I have created a Google Batch job with our custom Docker image and a command that I run on a binary, which is uploaded to Cloud Storage first.
Sometimes the memory, that I requested fro the job is not enough and I get
ERROR 2023-12-16T08:54:45.616547576Z File "/workdir/.pyenv/versions/3.10.12/lib/python3.10/multiprocessing/synchronize.py", line 57, in __init__
ERROR 2023-12-16T08:54:45.616836128Z sl = self._semlock = _multiprocessing.SemLock(
ERROR 2023-12-16T08:54:45.616845582Z OSError: [Errno 28] No space left on device
However, the job keeps running, even though it seems that the application is actually corrupt and from this point on the logs only output the errors:
ERROR 2023-12-16T08:54:53.326941828Z [fc68fbcdea7d:2911082] *** End of error message ***
ERROR 2023-12-16T08:54:53.408045636Z [fc68fbcdea7d:2911080] *** Process received signal ***
ERROR 2023-12-16T08:54:53.408134705Z [fc68fbcdea7d:2911080] Signal: Bus error (7)
ERROR 2023-12-16T08:54:53.408148494Z [fc68fbcdea7d:2911080] Signal code: Non-existant physical address (2)
ERROR 2023-12-16T08:54:53.408162601Z [fc68fbcdea7d:2911080] Failing at address: 0x7c67e97e1000
ERROR 2023-12-16T08:54:53.408353586Z [fc68fbcdea7d:2911080] [ 0] /lib/x86_64-linux-gnu/libc.so.6(+0x42520)[0x7c67e9d36520]
ERROR 2023-12-16T08:54:53.408448443Z [fc68fbcdea7d:2911080] [ 1] /root/.pex/venvs/ad20851edb19e44225445ad8dc18b74d77b6905a/779eb2cc0ca9e2fdd204774cbc41848e4e7c5055/lib/python3.10/site-packages/jaxlib/xla_extension.so(+0x5b1790c)[0x7c6787c7290c]
ERROR 2023-12-16T08:54:53.408459766Z [fc68fbcdea7d:2911080] [ 2] /root/.pex/venvs/ad20851edb19e44225445ad8dc18b74d77b6905a/779eb2cc0ca9e2fdd204774cbc41848e4e7c5055/lib/python3.10/site-packages/jaxlib/xla_extension.so(+0x33e293d)[0x7c678553d93d]
ERROR 2023-12-16T08:54:53.408467981Z [fc68fbcdea7d:2911080] [ 3] /root/.pex/venvs/ad20851edb19e44225445ad8dc18b74d77b6905a/779eb2cc0ca9e2fdd204774cbc41848e4e7c5055/lib/python3.10/site-packages/jaxlib/xla_extension.so(+0x8e54cf)[0x7c6782a404cf]

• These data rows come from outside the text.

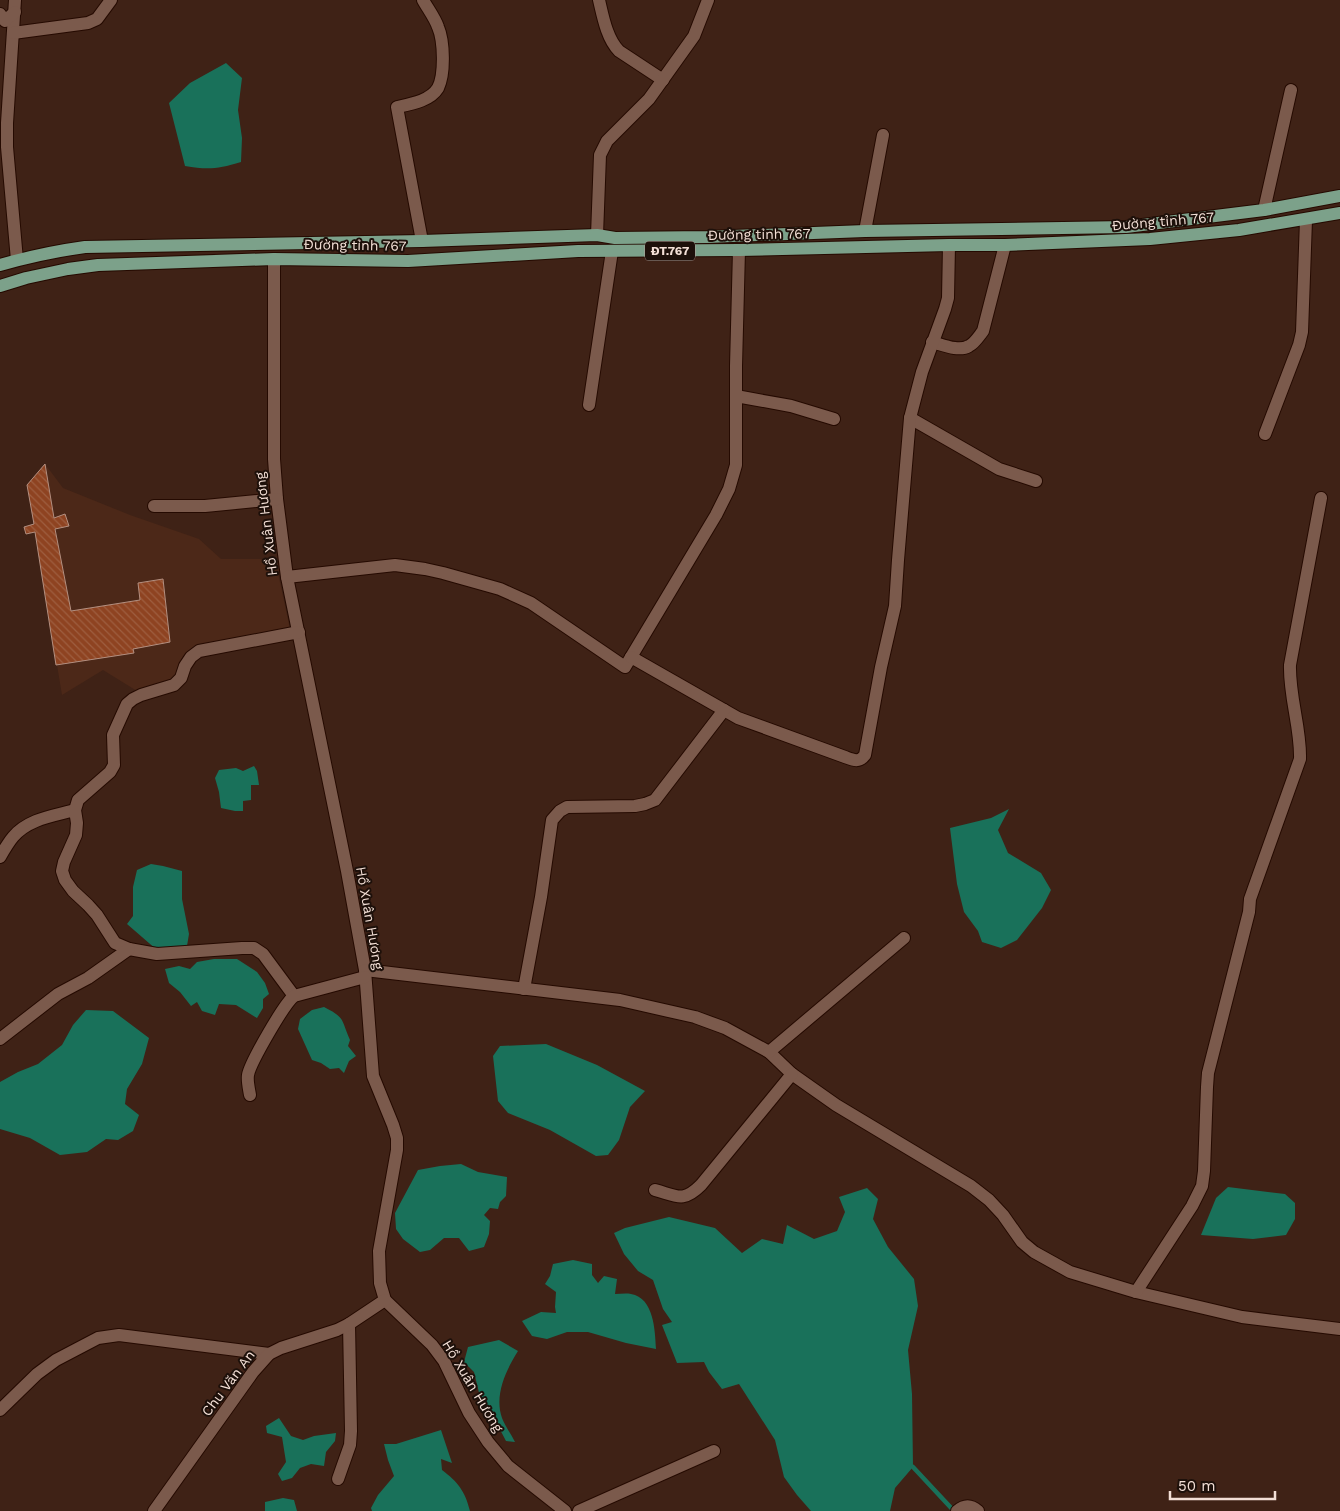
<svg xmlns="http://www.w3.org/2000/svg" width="1340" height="1511" viewBox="0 0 1340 1511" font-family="'Work Sans',sans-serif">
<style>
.built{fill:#4c2818}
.water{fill:#19715a}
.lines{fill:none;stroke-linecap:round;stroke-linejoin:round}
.stream{stroke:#19715a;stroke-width:4.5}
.building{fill:url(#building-back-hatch);stroke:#b38f80}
.minor-casing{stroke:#250a01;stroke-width:14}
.major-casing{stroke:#250a01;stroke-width:14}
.minor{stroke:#7b5a4c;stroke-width:12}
.major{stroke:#7ca18a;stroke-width:12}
.labels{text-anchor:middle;stroke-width:4;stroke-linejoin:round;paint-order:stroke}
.shield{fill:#1d100a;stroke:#b3a199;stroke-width:1}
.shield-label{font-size:12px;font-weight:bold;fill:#f3dfd6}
.street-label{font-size:14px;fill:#f3dfd6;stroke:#1d100a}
</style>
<defs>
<pattern id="building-back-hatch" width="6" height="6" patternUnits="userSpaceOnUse" patternTransform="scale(1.25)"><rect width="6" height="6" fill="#8e4321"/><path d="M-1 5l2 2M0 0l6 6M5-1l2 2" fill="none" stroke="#9e5e40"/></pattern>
</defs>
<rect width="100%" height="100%" fill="#3f2216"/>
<polygon class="built" points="45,464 63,488 130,515 199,539 221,559 275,559 290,629 195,647 171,681 137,691 103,670 62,695 27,485"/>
<g class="water">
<path d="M 226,63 L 242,78 L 238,110 L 242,138 L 241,162 C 218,169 208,170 185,166 L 169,103 L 190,83 Z"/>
<polygon points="254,766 257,771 259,785 251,785 251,800 243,801 243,811 235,811 221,808 219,792 215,778 219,770 236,768 243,771"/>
<polygon points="1009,809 998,830 1008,853 1041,873 1051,890 1042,908 1017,940 1001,948 982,942 978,931 964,912 957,884 950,828 991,818"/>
<polygon points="151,864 163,866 182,871 182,899 189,934 187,946 157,950 127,924 133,916 133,887 137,870"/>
<polygon points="214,959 237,959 257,972 265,983 269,994 263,999 263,1008 257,1018 236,1005 219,1004 215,1015 202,1011 197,1002 191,1006 180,992 169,983 165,969 179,966 190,969 197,962"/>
<path d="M 324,1007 C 346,1018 341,1020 350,1040 L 348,1046 L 356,1056 L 349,1061 L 344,1073 L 339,1068 L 330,1069 L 321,1063 L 312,1060 L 298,1029 L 300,1019 L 312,1010 Z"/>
<polygon points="86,1010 113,1011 149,1038 142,1064 127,1089 125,1104 139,1115 133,1131 118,1140 106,1139 87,1152 60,1155 30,1138 0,1129 0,1082 18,1072 38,1064 62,1045 73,1025"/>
<polygon points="546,1044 597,1065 645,1091 630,1107 619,1140 608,1155 596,1156 550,1130 508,1113 498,1101 493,1056 500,1046"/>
<polygon points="461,1164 478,1172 507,1177 506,1196 500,1202 498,1209 490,1208 484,1215 490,1221 489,1234 484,1247 469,1251 459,1238 444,1238 430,1250 420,1252 403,1239 396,1229 395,1213 418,1170 440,1166"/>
<polygon points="1228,1187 1285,1194 1295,1203 1295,1219 1286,1235 1253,1239 1201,1235 1216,1198"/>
<polygon points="867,1188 878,1199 873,1219 888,1247 914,1279 918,1306 908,1350 912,1394 913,1467 895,1488 890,1511 811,1511 797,1495 784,1477 775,1440 739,1384 722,1389 709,1372 704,1362 677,1363 662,1325 672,1322 663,1309 653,1280 638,1271 624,1254 614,1233 625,1228 669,1217 715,1228 742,1253 762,1239 783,1244 787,1225 814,1239 837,1231 845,1212 839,1197"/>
<path d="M 573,1260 L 592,1264 L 592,1275 L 598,1283 L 604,1276 L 617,1279 L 615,1294 C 620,1294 626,1293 631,1294 C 654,1298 655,1330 656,1349 L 626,1343 L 588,1332 L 567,1332 L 547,1339 L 532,1336 L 522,1321 L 541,1312 L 556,1313 L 555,1307 L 556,1292 L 545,1284 L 550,1276 L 553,1264 Z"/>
<path d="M 499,1340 L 518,1351 C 506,1370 494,1395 502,1418 C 505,1426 511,1434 515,1442 L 506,1441 L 496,1422 L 481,1401 L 474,1372 L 464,1362 L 468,1347 Z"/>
<polygon points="279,1418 291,1436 303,1440 314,1436 336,1433 335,1441 326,1452 324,1466 311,1464 300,1468 292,1478 282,1481 278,1474 286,1462 282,1437 267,1433 266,1426"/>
<path d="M 441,1430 L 452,1463 L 441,1459 L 442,1470 C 458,1482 465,1491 470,1511 L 372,1511 L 371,1508 L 378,1495 L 394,1476 L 388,1460 L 384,1444 L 396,1444 Z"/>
<polygon points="283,1498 294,1500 297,1511 265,1511 265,1502"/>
</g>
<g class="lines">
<polyline class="stream" points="913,1467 954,1511"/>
</g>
<polygon class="building" points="45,464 54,518 65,514 69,526 55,529 71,611 140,600 138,583 163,579 170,642 133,649 134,653 56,665 35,532 26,534 24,527 34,524 27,485"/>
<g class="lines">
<g class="minor-casing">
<g id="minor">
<polyline points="15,0 7,123 7,147 17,260"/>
<path d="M 599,0 C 603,17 607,39 619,51 L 663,80"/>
<polyline points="0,14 5,21 15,12"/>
<polyline points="13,33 88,23 97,19 111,0"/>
<polyline points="1264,210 1291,90"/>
<polyline points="865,231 883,135"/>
<polyline points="597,235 600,155 607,141 649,99 694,36 708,0"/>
<path d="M 422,241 L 397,107 C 411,104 430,101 438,88 C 445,74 444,41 438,27 C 435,18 428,9 423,0"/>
<polyline points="274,259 274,459 277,499 287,577 347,871 365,970 373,1076 393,1125 397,1138 397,1150 379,1251 380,1283 385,1300 432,1345 444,1361 469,1413 488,1442 508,1466 565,1511"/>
<path d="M 932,342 C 943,345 959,352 969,346 C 975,343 979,336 983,331 L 1005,245"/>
<polyline points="736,396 791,406 834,419"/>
<polyline points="589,405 612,251"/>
<polyline points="910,418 999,469 1036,481"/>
<polyline points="1265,434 1299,345 1302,332 1306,220"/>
<polyline points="154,506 205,506 277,499"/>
<polyline points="287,577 395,565 425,569 443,573 500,589 531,603 625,667 716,515 729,489 736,465 736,366 739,250"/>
<path d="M 631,657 L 738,718 L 845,757 C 853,760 859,763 865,755 L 881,667 L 895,606 L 898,560 L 910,418 L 922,372 L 945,309 L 948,298 L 949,245"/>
<path d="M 0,857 C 4,850 8,843 13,837 C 28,819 53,816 75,810"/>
<polyline points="365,970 620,1000 695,1017 725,1028 769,1052 792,1074 836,1105 971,1186 989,1200 1003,1215 1022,1242 1034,1252 1070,1272 1136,1292 1242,1317 1340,1329"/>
<polyline points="524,989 541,897 552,820 560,811 567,807 635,806 645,804 655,800 724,710"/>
<polyline points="294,996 263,954 254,948 242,948 157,954 129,949 115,943 97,915 88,905 73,891 65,880 62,871 64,862 76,835 77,823 75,810 78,800 110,772 114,765 113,735 127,704 133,699 141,695 174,685 181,678 185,666 191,657 199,651 299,632"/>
<polyline points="0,1039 58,994 88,978 129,949"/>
<polyline points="769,1052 904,938"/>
<path d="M 250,1095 C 249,1089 247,1081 248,1075 C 250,1063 284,1004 294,996 L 365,977"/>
<path d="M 655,1190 C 677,1196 683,1203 701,1185 L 792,1074"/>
<path d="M 1136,1292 L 1192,1206 L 1202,1186 L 1204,1171 L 1207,1087 L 1208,1073 L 1249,912 L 1250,899 L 1300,759 C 1301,728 1289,697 1290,665 L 1321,498"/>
<polyline points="0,1410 37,1374 56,1360 98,1338 119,1335 269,1354"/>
<polyline points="338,1479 350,1445 351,1431 349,1324"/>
<polyline points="154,1511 253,1372 269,1354 281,1348 337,1330 349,1324 385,1300"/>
<polyline points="579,1511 714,1451"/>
<path d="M 957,1511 C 964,1505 970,1504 978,1511"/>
</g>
</g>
<g class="major-casing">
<g id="major">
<path d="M 0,265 C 28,257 56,251 85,247 L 422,241 L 597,235 L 615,238 L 707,237 L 865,231 L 1126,227 L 1264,210 L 1340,196"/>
<polyline points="0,286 26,278 68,269 98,265 274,259 408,261 578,251 739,250 949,245 1005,245 1150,239 1239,230 1340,213"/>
</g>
</g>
<use href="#minor" class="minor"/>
<use href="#major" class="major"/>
</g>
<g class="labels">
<rect class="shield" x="645" y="241.5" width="50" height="19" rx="4"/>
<g class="shield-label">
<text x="670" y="255">ĐT.767</text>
</g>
<g class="street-label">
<text transform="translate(1163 221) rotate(-5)" y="5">Đường tỉnh 767</text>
<text transform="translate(759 234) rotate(-1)" y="5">Đường tỉnh 767</text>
<text transform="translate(355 245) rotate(1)" y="5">Đường tỉnh 767</text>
<text transform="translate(266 524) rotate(-97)" y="5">Hồ Xuân Hương</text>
<text transform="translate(370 918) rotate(80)" y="5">Hồ Xuân Hương</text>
<text transform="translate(228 1383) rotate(-53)" y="5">Chu Văn An</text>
<text transform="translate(473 1386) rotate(59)" y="5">Hồ Xuân Hương</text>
</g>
</g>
<path d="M1170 1491v8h105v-8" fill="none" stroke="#f3dfd6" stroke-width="2.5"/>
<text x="1178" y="1491" font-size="15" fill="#f3dfd6" stroke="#1d100a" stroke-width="4" paint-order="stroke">50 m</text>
</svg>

ERROR 2023-12-16T08:54:53.408478080Z [fc68fbcdea7d:2911080] [ 4] /root/.pex/venvs/ad20851edb19e44225445ad8dc18b74d77b6905a/779eb2cc0ca9e2fdd204774cbc41848e4e7c5055/lib/python3.10/site-packages/jaxlib/xla_extension.so(+0x8b7e31)[0x7c6782a12e31]

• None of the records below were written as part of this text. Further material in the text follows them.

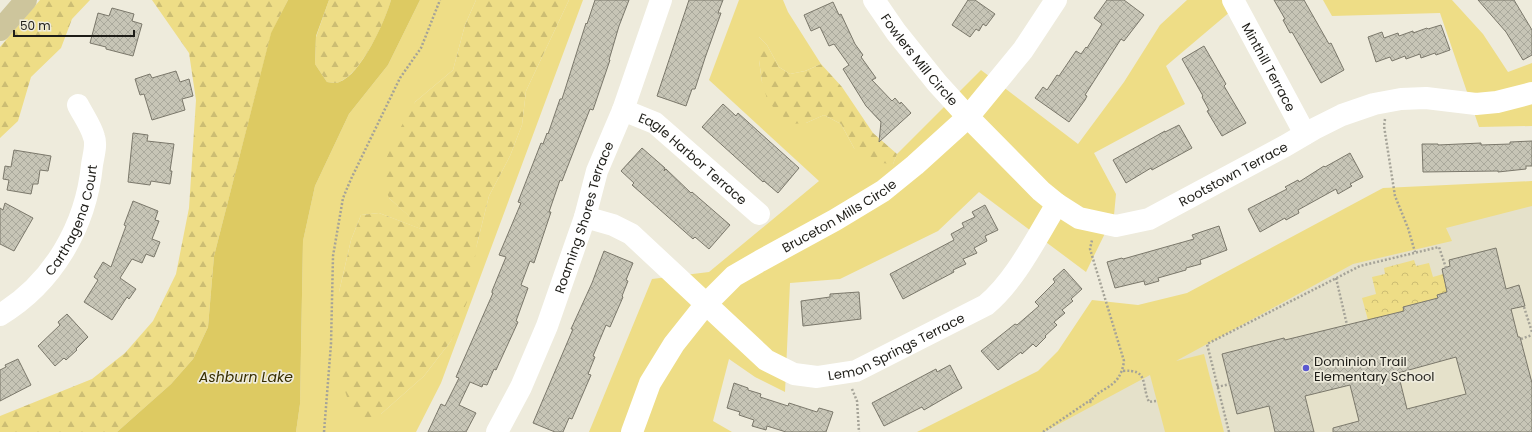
<svg xmlns="http://www.w3.org/2000/svg" width="1532" height="432" font-family="Poppins,sans-serif">
	<defs>
		<pattern id="forest-firs" width="22" height="20" patternUnits="userSpaceOnUse"><rect width="22" height="20" fill="#eedd86"/><path d="M5 1l3.5 6h-7zM16 11l3.5 6h-7z" fill="#ccbd73"/></pattern>
		<pattern id="park-crowns" width="20" height="18" patternUnits="userSpaceOnUse"><rect width="20" height="18" fill="#eedd86"/><path d="M2 6a3 3 0 1 1 6 0M12 15a3 3 0 1 1 6 0" fill="none" stroke="#ccbd73"/></pattern>
		<pattern id="building-cross-hatch" width="8" height="8" patternUnits="userSpaceOnUse"><rect width="8" height="8" fill="#c7c5b6"/><path d="M0 0l8 8M0 8l8-8" fill="none" stroke="#aaa99c"/></pattern>
	</defs>
	<rect width="100%" height="100%" fill="#eeebdc"/>
	<path fill="#e5e1ca" d="M1532,196V432H962L1198,303Z"/>
	<path fill="#eedd86" d="M420,0H476L465,25L453,70L415,102L389,198L426,231L379,213L361,215L351,240L339,292L381,414L424,376L451,341L477,244L489,196L510,156L522,125L526,91L569,0H583L441,383L416,432H296L300,404L303,241L315,186L349,114L388,65Z
		M739,0H783L788,12L821,64L805,71L790,74L779,67L767,45L759,37V60L762,82L806,123L824,115L841,124L854,148L893,164L897,154L981,70L1078,144L1124,82L1160,25L1187,0H1244L1166,66L1185,104L1094,153L1116,194L1114,215L1086,272L979,192L938,231L840,279L790,283L785,392L755,377L729,359L713,421L732,432H589L652,279L709,272L819,181L709,80Z
		M1323,0H1452L1483,34L1508,72L1532,63V126L1479,127L1440,13L1332,16Z
		M1532,181V206L1446,228L1452,241L1353,264L1176,361L1204,354L1224,432H1165L1150,375L1044,432H917L1038,371L1058,351L1092,300L1138,305L1187,293L1383,188Z"/>
	<path fill="url(#forest-firs)" d="M40,0H90L72,19L61,48L31,77L18,121L0,138V47Z
		M152,0H288L271,34L214,256L208,327L193,359L171,384L117,432H0V416L92,379L125,353L153,321L176,274L189,208L196,100L189,53Z
		M329,0H391C385,22 361,74 339,82C336,84 330,82 327,82L315,64L316,37Z
		M476,0H569L526,91L522,125L510,156L489,196L477,244L469,297L451,341L424,376L381,414L365,422L351,409L339,373V292L351,240L361,215L379,213L424,230L389,198L380,175L393,141L415,102L453,70L465,25Z
		M759,37L767,45L779,67L790,74L805,71L821,64L842,87L873,133L897,154L893,164L870,162L854,148L841,124L824,115L806,123L791,124L768,102L762,82L759,60Z"/>
	<path fill="url(#park-crowns)" d="M1414,260L1416,266L1429,263L1433,277L1443,274L1447,292L1437,295L1438,298L1403,307L1404,311L1368,320L1362,298L1376,294L1372,277L1385,274L1384,268Z"/>
	<path fill="#ddca62" d="M288,0H329L316,36L315,64L327,82C330,82 336,84 339,82C361,75 385,21 391,0H420L388,65L349,114L315,186L303,241L300,404L296,432H117L171,384L193,359L208,327L214,256L271,33Z"/>
	<path fill="url(#building-cross-hatch)" stroke="#7b786b" fill-rule="evenodd" d="M595,0H629L619,26L609,60H610L593,110L590,109L562,181L560,180L549,212H551L534,263L530,261L521,285L528,288L516,321L518,322L496,370L494,369L487,385L483,384L482,387L470,382L459,405L476,413L466,432H428L441,404L445,406L459,378L456,377L493,293H492V291L506,257L499,255L521,203L518,202L541,143L543,144L547,133L548,134L560,99H562L586,23L587,24Z
		M689,0H723L718,13H721L705,58L695,89H692L686,106L657,96Z
		M968,0H975L995,14L986,26L983,24L979,31L976,29L970,37L952,25Z
		M1107,0H1124L1144,15L1124,41L1121,39L1085,95L1087,96L1085,100L1069,122L1035,98L1043,87L1047,90L1057,75L1059,76L1076,51L1081,54L1086,47L1087,48L1102,24L1094,18Z
		M1274,0H1304L1329,44L1331,43L1344,70L1321,83L1292,32L1290,33L1283,20L1285,19Z
		M1478,0H1514L1532,30V55L1523,60L1506,32Z
		M833,2L839,15L841,14L855,44L863,55L861,57L876,78L872,80L892,101L895,98L900,104L901,102L911,113L879,142L881,122L866,106L843,69L849,65L834,44L829,46L820,27L811,31L804,15Z
		M112,8L134,14L132,21L142,24L133,56L106,49V47L90,43L98,13L109,16Z
		M1441,25L1450,50L1436,55L1435,53L1421,58L1420,54L1406,59L1405,56L1392,61L1390,57L1376,62L1368,37L1382,32L1384,38L1398,33L1399,36L1413,31V33L1427,28L1428,29Z
		M1204,46L1226,84L1224,86L1246,123L1222,136L1207,111L1209,110L1202,97L1203,96L1182,59Z
		M176,71L180,82L189,79L193,96L182,99L185,110L152,120L144,94L140,95L135,79L150,74L152,78Z
		M723,104L736,116L738,113L799,168L778,193L764,181L763,182L702,127Z
		M1179,125L1192,148L1152,170L1151,168L1126,183L1113,160L1165,131V132Z
		M133,133L148,135L147,141L174,144L170,171H172L170,184L151,181L150,185L128,182Z
		M1532,141V166H1526V169L1498,172V171L1423,172L1422,144H1438V145L1481,143V145L1510,144V142Z
		M642,148L665,168L664,171L666,169L691,193L692,192L730,225L709,249L695,237L693,239L632,185L634,183L621,171Z
		M14,150L51,156L48,171L40,170L38,184H33L31,194L7,190L9,180L3,179L5,166L11,167Z
		M1350,153L1363,177L1350,184L1352,186L1338,194L1336,189L1298,210L1299,213L1286,220L1285,218L1260,232L1248,209L1287,189L1285,187L1298,180L1299,182L1324,166L1325,167Z
		M133,201L158,211L155,220L159,221L152,239L160,242L154,257L146,254L142,263L132,259L120,278L136,289L129,299L127,297L112,320L84,302L98,280L94,277L103,262L111,267L126,226L124,225Z
		M5,203L33,218L14,251L0,244V208L3,210Z
		M985,205L998,230L985,236L987,241L974,248L977,253L963,259L966,264L953,270L954,272L903,299L890,274L954,240L951,234L964,227L962,223L975,217L972,212Z
		M1219,226L1227,250L1200,260L1201,264L1186,268V270L1158,278L1159,281L1145,285L1144,281L1115,288L1107,262L1122,258L1123,259L1194,239L1192,235Z
		M1496,248L1506,289L1519,285L1525,306L1511,309L1518,337H1520L1532,383V432H1333V428L1359,421L1350,385L1305,396L1314,432H1275L1269,406L1237,414L1222,354L1284,338L1285,340L1404,311L1403,307L1438,298L1437,295L1447,292L1442,269L1450,266L1449,260ZM1456,357L1466,394L1407,409L1398,373Z
		M604,251L633,263L626,280L628,281L622,296L623,297L610,327L606,325L593,356L595,357L588,374L591,375L572,419L569,418L563,432H555L533,423L573,329H571L592,283Z
		M1064,269L1082,289L1071,299L1073,301L1062,310L1065,313L1054,322L1057,325L1045,336L1046,337L1036,347L1033,344L1022,354L1021,352L998,370L981,351L1015,324L1017,325L1039,306L1035,302L1055,282L1053,279Z
		M859,292L861,319L803,326L801,301L830,297V294Z
		M67,314L88,337L76,349L77,350L66,360L64,358L55,366L38,346L60,325L58,322Z
		M18,359L31,385L0,401V370L6,367L5,365Z
		M950,365L962,388L924,410L922,407L884,426L872,403L936,369L937,372Z
		M734,383L748,388V390L761,394L760,397L788,406L789,403L817,412L819,408L833,412L826,432H786L767,426L766,430L752,426L754,420L739,415L740,412L727,408Z"/>
	<g fill="none" stroke-linecap="round" stroke-linejoin="round">
		<path stroke="#a5a398" stroke-width="2.5" stroke-dasharray="2 2" stroke-linecap="butt" d="M1385,119L1384,126L1395,196L1408,228L1415,252
			M1336,278L1347,325
			M1524,307L1532,332
			M1521,339L1532,335
			M1123,371C1149,369 1141,384 1149,402L1156,401
			M1217,387L1230,384
			M852,389L857,401L859,432
			M1090,403C1098,386 1120,391 1124,361L1090,249L1092,240
			M324,432L331,344L333,256L343,198L351,179L400,78L421,48L440,0
			M1043,432L1092,399
			M1229,432L1207,344L1360,266L1439,247L1446,268"/>
		<g stroke="#fff" stroke-width="22">
			<path id="s1" d="M874,0L896,32L937,83L968,117L1041,191L1057,204L1079,218L1116,226L1149,219L1285,146L1314,129L1342,115L1374,104L1401,99L1426,98L1476,104L1497,102L1532,93"/>
			<path id="s2" d="M1233,0L1305,134"/>
			<path id="s3" d="M623,110L655,123L759,214"/>
			<path id="s4" d="M585,217L613,225L631,234L766,360L794,374L817,377L856,371L986,305C1016,280 1036,238 1057,204"/>
			<path id="s5" d="M0,315C53,283 86,226 92,165C93,157 97,145 94,137C91,126 83,115 78,105"/>
			<path id="s6" d="M497,432L521,387L547,326L585,217L597,171L623,110L661,0"/>
			<path id="s7" d="M632,432L650,383L674,344L705,305L734,276L760,261L835,220L883,191L915,165L968,117L1023,50L1056,0"/>
		</g>
		<path stroke="#cdc59c" stroke-width="22" d="M0,30L26,0"/>
	</g>
	<circle fill="#5a58d0" stroke="#eeebdc" stroke-width="1.5" cx="1306" cy="368" r="4"/>
	<g text-anchor="middle" stroke-width="3.5" stroke-linejoin="round" paint-order="stroke">
		<g font-size="13" fill="#1e1d18" stroke="#eeebdc">
			<text dy="5" stroke="none"><textPath href="#s1" startOffset="75">Fowlers Mill Circle</textPath></text>
			<text dy="5" stroke="none"><textPath href="#s2" startOffset="76">Minthill Terrace</textPath></text>
			<text dy="5" stroke="none"><textPath href="#s3" startOffset="86">Eagle Harbor Terrace</textPath></text>
			<text dy="5" stroke="none"><textPath href="#s1" startOffset="468">Rootstown Terrace</textPath></text>
			<text dy="5" stroke="none"><textPath href="#s7" startOffset="310">Bruceton Mills Circle</textPath></text>
			<text dy="5" stroke="none"><textPath href="#s5" startOffset="123">Carthagena Court</textPath></text>
			<text dy="5" stroke="none"><textPath href="#s6" startOffset="232">Roaming Shores Terrace</textPath></text>
			<text dy="5" stroke="none"><textPath href="#s4" startOffset="374">Lemon Springs Terrace</textPath></text>
		</g>
		<g font-size="13" fill="#1e1d18" stroke="#eeebdc" text-anchor="start">
			<text x="1314" y="366">Dominion Trail<tspan x="1314" dy="15">Elementary School</tspan></text>
		</g>
		<g font-size="14" font-style="italic" fill="#352d00" stroke="#eeebdc">
			<text x="246" y="382">Ashburn Lake</text>
		</g>
	</g>
	<path d="M14 30v6h120v-6" fill="none" stroke="#1e1d18" stroke-width="2"/>
	<text x="20" y="30" font-size="12" fill="#1e1d18" stroke="#eeebdc" stroke-width="3" paint-order="stroke">50 m</text>
</svg>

ERROR 2023-12-16T08:54:53.408489445Z [fc68fbcdea7d:2911080] [ 5] /workdir/.pyenv/versions/3.10.12/lib/libpython3.10.so.1.0(+0x110553)[0x7c67ea034553]
ERROR 2023-12-16T08:54:53.408499630Z [fc68fbcdea7d:2911080] [ 6] /workdir/.pyenv/versions/3.10.12/lib/libpython3.10.so.1.0(_PyObject_MakeTpCall+0x8c)[0x7c67e9feae8c]
ERROR 2023-12-16T08:54:53.408522510Z [fc68fbcdea7d:2911080] [ 7] /workdir/.pyenv/versions/3.10.12/lib/libpython3.10.so.1.0(_PyEval_EvalFrameDefault+0x8024)[0x7c67e9f96f74]
ERROR 2023-12-16T08:54:53.408677819Z [fc68fbcdea7d:2911080] [ 8] /workdir/.pyenv/versions/3.10.12/lib/libpython3.10.so.1.0(+0x1b9c34)[0x7c67ea0ddc34]
ERROR 2023-12-16T08:54:53.408701982Z [fc68fbcdea7d:2911080] [ 9] /workdir/.pyenv/versions/3.10.12/lib/libpython3.10.so.1.0(_PyEval_EvalFrameDefault+0x8d77)[0x7c67e9f97cc7]
...
I would like jobs to always get terminated in this case, but I could not find any pointers why this does not happen automatically.
Thanks!
At the moment, Batch does not have a mechanism to automatically fail a job as it is running out of memory. For the time being, we recommend you to either manually delete the job to terminate the job. Another automated alternative could be an event based trigger to delete the job based on the Cloud Logging entry (reference).
Thank you for the answer! We would like to be at least automatically notified if this happens. Is the Cloud Logging integration only way to achieve that?